Let's compare forecast errors.

In [None]:
print('One-step-ahead MdAPE = ', np.median(np.abs(test_y - one_step) / test_y))
plt.plot(np.array(test_y), label='actual')
plt.plot(one_step, label='forecast')
plt.legend()
plt.show()

As we can see our MdAPE is substantially better than the naive, and we actually swing from a forecasts that's too volatile to one that under-represents the noise in our data.  However, the overall shape of the statistical forecast does appear to better represent the actual data.

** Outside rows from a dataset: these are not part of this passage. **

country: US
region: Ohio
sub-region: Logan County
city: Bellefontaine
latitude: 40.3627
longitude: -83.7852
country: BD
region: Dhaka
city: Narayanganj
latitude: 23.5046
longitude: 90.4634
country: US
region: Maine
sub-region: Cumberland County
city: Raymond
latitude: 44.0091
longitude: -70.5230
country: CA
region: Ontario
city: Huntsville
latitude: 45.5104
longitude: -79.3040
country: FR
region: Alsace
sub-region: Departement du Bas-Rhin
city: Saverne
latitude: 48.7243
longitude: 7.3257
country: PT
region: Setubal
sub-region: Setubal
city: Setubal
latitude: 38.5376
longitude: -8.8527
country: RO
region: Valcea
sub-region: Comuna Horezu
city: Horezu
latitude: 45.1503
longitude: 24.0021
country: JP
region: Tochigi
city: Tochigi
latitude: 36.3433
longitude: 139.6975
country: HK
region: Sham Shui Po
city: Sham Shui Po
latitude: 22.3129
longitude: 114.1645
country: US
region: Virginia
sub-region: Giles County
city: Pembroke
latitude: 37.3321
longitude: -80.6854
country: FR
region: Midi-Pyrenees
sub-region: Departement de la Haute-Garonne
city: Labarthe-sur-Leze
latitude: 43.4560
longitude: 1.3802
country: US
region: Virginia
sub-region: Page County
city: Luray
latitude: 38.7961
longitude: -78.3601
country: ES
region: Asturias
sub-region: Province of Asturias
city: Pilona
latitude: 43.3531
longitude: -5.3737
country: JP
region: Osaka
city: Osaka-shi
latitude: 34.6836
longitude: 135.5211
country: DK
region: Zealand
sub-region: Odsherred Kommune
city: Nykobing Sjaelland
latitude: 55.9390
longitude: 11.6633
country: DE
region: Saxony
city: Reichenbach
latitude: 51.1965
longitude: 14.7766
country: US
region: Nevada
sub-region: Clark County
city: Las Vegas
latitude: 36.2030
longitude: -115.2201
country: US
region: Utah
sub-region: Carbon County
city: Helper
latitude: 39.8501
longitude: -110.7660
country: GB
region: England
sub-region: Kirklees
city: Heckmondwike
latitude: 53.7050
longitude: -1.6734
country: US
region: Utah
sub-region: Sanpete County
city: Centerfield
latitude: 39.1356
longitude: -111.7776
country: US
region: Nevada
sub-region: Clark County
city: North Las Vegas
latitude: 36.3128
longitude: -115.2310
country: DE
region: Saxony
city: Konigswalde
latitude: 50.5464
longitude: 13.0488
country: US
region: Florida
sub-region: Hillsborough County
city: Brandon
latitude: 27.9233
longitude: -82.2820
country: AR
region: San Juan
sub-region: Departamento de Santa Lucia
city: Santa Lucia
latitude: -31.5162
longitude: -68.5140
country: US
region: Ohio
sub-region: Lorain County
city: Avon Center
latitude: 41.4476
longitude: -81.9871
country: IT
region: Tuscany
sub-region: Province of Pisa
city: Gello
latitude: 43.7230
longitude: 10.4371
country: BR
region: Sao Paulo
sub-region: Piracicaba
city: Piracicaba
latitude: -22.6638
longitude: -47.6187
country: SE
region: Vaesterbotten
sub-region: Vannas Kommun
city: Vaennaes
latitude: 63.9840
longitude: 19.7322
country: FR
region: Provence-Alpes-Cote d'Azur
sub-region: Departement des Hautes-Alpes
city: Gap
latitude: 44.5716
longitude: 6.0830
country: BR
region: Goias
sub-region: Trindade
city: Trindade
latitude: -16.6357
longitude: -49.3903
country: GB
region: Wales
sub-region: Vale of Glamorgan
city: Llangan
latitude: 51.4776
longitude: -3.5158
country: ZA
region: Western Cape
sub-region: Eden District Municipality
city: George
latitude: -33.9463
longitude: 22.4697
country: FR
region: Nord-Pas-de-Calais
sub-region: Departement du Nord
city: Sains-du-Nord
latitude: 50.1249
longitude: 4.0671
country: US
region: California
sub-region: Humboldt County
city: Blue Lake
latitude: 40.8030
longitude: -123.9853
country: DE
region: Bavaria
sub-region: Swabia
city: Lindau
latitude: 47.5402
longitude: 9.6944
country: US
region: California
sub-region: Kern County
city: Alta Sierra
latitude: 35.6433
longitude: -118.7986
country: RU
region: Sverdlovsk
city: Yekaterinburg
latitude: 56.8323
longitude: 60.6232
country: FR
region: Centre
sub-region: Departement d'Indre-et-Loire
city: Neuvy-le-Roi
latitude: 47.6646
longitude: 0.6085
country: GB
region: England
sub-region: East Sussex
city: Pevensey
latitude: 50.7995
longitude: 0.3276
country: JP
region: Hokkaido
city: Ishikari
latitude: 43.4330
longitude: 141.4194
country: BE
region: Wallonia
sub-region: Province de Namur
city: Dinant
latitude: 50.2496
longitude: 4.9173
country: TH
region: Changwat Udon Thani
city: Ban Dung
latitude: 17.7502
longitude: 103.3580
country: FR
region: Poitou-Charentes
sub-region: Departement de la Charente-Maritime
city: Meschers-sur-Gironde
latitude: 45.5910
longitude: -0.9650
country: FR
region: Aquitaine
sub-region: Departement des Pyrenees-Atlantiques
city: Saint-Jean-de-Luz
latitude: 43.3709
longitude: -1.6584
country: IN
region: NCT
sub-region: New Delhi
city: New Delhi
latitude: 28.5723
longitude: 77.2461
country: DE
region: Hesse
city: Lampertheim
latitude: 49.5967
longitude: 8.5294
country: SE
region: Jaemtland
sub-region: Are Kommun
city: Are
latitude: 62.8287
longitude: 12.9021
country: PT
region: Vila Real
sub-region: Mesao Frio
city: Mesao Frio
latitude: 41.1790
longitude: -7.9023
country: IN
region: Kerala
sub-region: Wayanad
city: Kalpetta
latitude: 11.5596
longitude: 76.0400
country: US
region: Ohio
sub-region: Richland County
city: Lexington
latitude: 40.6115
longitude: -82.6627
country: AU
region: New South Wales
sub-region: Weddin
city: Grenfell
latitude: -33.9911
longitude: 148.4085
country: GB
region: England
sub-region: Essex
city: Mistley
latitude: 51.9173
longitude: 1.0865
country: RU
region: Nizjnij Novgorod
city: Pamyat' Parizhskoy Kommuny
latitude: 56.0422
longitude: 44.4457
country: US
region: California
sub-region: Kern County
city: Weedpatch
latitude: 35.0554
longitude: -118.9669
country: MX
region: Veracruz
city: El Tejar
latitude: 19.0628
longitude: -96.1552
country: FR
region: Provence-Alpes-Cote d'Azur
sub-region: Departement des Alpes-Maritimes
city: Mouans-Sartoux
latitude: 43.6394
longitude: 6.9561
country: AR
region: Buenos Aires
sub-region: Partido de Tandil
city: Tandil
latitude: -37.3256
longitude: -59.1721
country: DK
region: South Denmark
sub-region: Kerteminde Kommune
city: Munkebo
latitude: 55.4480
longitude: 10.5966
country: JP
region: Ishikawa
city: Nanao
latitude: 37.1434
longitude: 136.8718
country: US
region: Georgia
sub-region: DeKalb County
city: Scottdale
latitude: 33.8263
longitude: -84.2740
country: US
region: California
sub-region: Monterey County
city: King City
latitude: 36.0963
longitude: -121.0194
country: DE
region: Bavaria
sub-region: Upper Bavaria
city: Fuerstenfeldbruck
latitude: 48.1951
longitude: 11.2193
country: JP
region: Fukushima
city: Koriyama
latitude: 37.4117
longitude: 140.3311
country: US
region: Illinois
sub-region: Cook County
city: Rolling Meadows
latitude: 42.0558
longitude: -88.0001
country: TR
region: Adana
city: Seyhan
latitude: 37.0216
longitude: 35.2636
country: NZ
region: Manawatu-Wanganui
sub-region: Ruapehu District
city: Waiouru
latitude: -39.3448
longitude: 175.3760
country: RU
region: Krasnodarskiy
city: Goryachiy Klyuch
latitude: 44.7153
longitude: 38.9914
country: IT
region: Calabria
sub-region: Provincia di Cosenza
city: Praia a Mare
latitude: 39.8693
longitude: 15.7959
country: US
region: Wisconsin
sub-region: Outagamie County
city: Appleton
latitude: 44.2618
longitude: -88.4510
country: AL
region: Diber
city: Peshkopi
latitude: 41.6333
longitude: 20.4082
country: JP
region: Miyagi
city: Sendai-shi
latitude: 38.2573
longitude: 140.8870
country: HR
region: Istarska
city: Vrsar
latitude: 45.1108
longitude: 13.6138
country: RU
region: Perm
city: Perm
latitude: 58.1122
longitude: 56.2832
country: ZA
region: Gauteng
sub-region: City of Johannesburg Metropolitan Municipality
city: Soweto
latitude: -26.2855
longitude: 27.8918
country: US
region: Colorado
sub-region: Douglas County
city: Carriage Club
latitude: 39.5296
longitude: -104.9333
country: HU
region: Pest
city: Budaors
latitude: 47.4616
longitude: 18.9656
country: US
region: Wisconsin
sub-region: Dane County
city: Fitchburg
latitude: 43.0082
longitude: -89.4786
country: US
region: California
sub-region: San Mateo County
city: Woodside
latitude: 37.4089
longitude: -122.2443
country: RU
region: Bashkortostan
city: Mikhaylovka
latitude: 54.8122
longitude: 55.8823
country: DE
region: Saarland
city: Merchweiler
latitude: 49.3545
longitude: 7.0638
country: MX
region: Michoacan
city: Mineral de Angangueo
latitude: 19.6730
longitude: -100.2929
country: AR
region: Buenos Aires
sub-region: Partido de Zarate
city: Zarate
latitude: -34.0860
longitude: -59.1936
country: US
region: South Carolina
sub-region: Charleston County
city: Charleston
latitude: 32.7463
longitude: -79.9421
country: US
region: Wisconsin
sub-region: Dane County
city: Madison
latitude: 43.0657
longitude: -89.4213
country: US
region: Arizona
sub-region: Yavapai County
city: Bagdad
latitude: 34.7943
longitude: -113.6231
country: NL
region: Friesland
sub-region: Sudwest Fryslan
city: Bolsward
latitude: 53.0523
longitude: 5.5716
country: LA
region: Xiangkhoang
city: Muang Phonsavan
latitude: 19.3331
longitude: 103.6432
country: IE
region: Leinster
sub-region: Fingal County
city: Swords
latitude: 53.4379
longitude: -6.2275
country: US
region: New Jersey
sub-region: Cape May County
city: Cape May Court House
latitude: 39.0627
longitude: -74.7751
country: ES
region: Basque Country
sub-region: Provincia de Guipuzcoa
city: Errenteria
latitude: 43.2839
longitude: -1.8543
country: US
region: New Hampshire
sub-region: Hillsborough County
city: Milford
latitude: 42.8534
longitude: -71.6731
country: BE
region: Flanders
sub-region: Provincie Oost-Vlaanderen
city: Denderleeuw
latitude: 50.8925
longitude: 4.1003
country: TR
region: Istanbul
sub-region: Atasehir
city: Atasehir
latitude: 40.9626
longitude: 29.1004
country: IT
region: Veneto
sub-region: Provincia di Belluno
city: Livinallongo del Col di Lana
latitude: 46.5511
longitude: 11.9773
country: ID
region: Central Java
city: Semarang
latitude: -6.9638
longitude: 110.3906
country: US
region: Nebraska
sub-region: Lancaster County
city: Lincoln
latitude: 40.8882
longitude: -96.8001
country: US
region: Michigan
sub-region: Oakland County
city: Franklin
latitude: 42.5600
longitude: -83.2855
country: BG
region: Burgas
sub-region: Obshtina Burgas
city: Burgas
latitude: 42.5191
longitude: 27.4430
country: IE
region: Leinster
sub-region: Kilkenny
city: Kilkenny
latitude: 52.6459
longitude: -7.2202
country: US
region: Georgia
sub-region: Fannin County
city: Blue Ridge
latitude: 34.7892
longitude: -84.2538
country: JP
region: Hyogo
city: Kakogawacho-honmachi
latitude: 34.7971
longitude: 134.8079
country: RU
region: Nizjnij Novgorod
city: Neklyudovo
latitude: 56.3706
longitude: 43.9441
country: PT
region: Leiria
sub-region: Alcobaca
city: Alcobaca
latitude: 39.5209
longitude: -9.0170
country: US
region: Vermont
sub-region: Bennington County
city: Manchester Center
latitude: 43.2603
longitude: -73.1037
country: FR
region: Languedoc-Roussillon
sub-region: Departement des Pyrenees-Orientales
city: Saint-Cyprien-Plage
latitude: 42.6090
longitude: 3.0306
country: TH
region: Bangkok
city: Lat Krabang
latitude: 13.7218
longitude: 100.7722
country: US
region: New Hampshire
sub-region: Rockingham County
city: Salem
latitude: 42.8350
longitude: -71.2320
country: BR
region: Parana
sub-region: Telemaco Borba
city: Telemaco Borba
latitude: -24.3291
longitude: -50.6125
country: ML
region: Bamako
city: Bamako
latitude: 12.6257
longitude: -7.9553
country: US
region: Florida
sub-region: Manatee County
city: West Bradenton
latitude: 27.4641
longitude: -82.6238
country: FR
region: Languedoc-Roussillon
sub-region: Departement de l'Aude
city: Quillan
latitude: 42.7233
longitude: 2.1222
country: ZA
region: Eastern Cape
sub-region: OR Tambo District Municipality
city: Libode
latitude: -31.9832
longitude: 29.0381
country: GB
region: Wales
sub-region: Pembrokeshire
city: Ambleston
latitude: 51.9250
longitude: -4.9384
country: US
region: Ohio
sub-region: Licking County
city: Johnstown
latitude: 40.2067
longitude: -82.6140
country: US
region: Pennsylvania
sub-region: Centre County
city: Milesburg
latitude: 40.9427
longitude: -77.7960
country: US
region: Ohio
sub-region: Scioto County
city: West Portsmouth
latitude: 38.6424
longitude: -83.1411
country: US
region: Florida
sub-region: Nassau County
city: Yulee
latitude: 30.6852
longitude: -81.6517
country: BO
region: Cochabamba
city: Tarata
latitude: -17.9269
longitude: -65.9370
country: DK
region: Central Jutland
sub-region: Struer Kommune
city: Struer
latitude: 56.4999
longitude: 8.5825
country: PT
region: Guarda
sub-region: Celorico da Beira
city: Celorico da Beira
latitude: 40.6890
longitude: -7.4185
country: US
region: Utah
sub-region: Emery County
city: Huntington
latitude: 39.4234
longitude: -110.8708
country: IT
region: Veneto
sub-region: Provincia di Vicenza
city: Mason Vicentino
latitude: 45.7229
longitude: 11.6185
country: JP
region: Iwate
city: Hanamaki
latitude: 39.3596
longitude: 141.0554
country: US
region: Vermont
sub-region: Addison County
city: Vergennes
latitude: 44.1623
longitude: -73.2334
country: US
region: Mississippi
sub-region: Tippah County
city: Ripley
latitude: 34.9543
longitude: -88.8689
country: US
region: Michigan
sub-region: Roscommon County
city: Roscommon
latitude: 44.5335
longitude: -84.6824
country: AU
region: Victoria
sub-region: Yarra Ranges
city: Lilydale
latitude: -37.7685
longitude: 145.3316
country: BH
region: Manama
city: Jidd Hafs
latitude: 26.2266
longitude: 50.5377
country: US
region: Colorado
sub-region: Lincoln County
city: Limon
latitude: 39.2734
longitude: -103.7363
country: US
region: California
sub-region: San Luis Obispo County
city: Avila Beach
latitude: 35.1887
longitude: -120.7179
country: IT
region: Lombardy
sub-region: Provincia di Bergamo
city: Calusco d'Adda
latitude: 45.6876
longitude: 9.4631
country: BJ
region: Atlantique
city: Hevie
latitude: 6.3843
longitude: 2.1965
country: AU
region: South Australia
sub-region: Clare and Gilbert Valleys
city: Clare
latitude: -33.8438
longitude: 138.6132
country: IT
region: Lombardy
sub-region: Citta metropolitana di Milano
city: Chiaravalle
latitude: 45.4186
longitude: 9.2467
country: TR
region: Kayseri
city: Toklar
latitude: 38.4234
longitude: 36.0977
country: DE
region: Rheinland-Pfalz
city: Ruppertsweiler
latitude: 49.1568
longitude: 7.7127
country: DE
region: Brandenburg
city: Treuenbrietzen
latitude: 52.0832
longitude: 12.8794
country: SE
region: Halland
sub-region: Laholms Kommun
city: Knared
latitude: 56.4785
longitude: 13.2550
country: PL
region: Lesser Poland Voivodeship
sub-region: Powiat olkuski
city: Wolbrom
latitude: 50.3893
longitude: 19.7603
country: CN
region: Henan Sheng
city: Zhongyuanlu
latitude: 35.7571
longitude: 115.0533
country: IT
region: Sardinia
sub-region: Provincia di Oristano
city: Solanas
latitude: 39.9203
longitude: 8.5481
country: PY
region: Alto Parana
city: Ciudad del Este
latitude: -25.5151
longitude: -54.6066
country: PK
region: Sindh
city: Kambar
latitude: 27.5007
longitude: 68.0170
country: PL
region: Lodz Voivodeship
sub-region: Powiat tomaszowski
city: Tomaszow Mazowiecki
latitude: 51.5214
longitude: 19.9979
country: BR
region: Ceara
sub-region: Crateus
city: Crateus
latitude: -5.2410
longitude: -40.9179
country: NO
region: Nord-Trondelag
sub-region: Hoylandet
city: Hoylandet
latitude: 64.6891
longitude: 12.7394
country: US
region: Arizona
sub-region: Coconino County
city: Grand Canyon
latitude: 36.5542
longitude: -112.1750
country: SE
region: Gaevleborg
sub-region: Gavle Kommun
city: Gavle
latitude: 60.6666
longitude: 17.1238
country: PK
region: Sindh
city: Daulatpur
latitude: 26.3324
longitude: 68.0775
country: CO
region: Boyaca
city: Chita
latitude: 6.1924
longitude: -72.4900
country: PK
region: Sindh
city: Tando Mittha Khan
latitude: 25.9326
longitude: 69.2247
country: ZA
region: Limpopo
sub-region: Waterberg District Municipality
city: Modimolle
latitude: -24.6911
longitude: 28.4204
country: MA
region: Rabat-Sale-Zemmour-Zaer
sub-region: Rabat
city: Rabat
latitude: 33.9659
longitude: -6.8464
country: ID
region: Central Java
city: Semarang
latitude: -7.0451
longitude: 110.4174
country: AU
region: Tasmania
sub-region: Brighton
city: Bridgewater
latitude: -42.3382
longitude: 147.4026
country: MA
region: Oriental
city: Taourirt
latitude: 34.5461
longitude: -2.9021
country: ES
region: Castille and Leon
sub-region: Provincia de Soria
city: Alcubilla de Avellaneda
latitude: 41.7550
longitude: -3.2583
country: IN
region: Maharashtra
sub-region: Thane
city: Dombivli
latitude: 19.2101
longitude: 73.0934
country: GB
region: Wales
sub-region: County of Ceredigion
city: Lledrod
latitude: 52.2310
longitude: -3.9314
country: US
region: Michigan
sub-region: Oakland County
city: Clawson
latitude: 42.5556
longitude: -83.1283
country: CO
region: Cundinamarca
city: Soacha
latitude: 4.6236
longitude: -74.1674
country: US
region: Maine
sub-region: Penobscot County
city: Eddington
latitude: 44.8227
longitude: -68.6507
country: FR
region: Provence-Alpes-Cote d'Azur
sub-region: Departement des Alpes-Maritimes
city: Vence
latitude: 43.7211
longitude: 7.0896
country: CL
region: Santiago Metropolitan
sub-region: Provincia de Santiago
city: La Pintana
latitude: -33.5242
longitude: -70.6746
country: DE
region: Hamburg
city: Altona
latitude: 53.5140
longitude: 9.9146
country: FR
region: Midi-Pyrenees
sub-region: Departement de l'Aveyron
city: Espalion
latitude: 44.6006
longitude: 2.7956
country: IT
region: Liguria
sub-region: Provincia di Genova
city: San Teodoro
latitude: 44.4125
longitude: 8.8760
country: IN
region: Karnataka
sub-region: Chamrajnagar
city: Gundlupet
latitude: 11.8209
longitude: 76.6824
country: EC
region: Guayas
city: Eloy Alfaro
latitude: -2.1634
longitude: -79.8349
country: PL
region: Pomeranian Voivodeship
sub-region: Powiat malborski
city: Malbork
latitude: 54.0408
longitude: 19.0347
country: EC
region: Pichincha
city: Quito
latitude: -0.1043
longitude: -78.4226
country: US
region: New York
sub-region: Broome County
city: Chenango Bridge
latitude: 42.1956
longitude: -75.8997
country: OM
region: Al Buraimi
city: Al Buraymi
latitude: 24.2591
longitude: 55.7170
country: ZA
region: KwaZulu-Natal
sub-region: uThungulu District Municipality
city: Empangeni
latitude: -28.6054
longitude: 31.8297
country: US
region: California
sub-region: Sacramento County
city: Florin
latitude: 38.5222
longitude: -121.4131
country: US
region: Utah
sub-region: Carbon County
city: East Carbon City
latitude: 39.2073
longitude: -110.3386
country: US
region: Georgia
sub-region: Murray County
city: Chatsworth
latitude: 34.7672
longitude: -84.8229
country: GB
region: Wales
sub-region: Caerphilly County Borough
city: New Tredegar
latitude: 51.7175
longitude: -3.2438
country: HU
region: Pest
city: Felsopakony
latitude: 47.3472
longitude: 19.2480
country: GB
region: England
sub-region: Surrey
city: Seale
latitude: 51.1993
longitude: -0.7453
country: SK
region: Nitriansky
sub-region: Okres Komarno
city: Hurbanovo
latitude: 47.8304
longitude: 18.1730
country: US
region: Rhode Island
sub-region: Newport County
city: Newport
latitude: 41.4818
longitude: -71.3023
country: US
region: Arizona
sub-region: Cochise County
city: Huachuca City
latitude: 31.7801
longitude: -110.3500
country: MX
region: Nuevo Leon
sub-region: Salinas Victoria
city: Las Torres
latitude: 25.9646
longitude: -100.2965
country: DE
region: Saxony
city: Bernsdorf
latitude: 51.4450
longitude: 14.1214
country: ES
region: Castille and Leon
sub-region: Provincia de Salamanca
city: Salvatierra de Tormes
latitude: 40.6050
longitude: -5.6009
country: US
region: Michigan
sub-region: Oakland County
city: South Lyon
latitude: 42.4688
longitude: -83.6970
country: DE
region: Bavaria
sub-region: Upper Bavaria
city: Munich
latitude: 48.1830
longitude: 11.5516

Next, let's generate multi-step-ahead forecast.  To do this, we'll need to loop over invoking the endpoint one row at a time and make sure the lags in our model are updated appropriately.

In [None]:
multi_step = []
lags = test_X[0, 0:4]
for row in test_X:
    row[0:4] = lags
    payload = np2csv([row])
    response = runtime.invoke_endpoint(EndpointName=linear_endpoint,
                                       ContentType='text/csv',
                                       Body=payload)
    result = json.loads(response['Body'].read().decode())
    prediction = result['predictions'][0]['score']
    multi_step.append(prediction)
    lags[1:4] = lags[0:3]
    lags[0] = prediction

multi_step = np.array(multi_step)

And now calculate the accuracy of these predictions.

In [None]:
print('Multi-step-ahead MdAPE =', np.median(np.abs(test_y - multi_step) / test_y))
plt.plot(np.array(test_y), label='actual')
plt.plot(one_step, label='forecast')
plt.legend()
plt.show()

As we can see our multi-step ahead error performs worse than our one-step ahead forecast, but nevertheless remains substantially stronger than the naive benchmark forecast.  This 1.5 percentage point difference may not seem particularly meaningful, but at the large scale of many topline forecasts can mean millions of dollars in excess supply or lost sales.

---
## Extensions

Our linear model does a good job of predicting gasoline demand, but of course, improvements could be made.  The fact that statistical forecast actually underrepresents some of the volatility in the data could suggest that we have actually over-regularized the data.  Or, perhaps our choice of absolute loss was incorrect.  Rerunning the model with further tweaks to these hyperparameters may provide more accurate out of sample forecasts.  We also did not do a large amount of feature engineering.  Occasionally, the lagging time-periods have complex interrelationships with one another that should be explored.  Finally, alternative forecasting algorithms could be explored.  Less interpretable methods like ARIMA, and black-box methods like LSTM Recurrent Neural Networks have been shown to predict time-series very well.  Balancing the simplicity of a linear model with predictive accuracy is an important subjective question where the right answer depends on the problem being solved, and its implications to the business.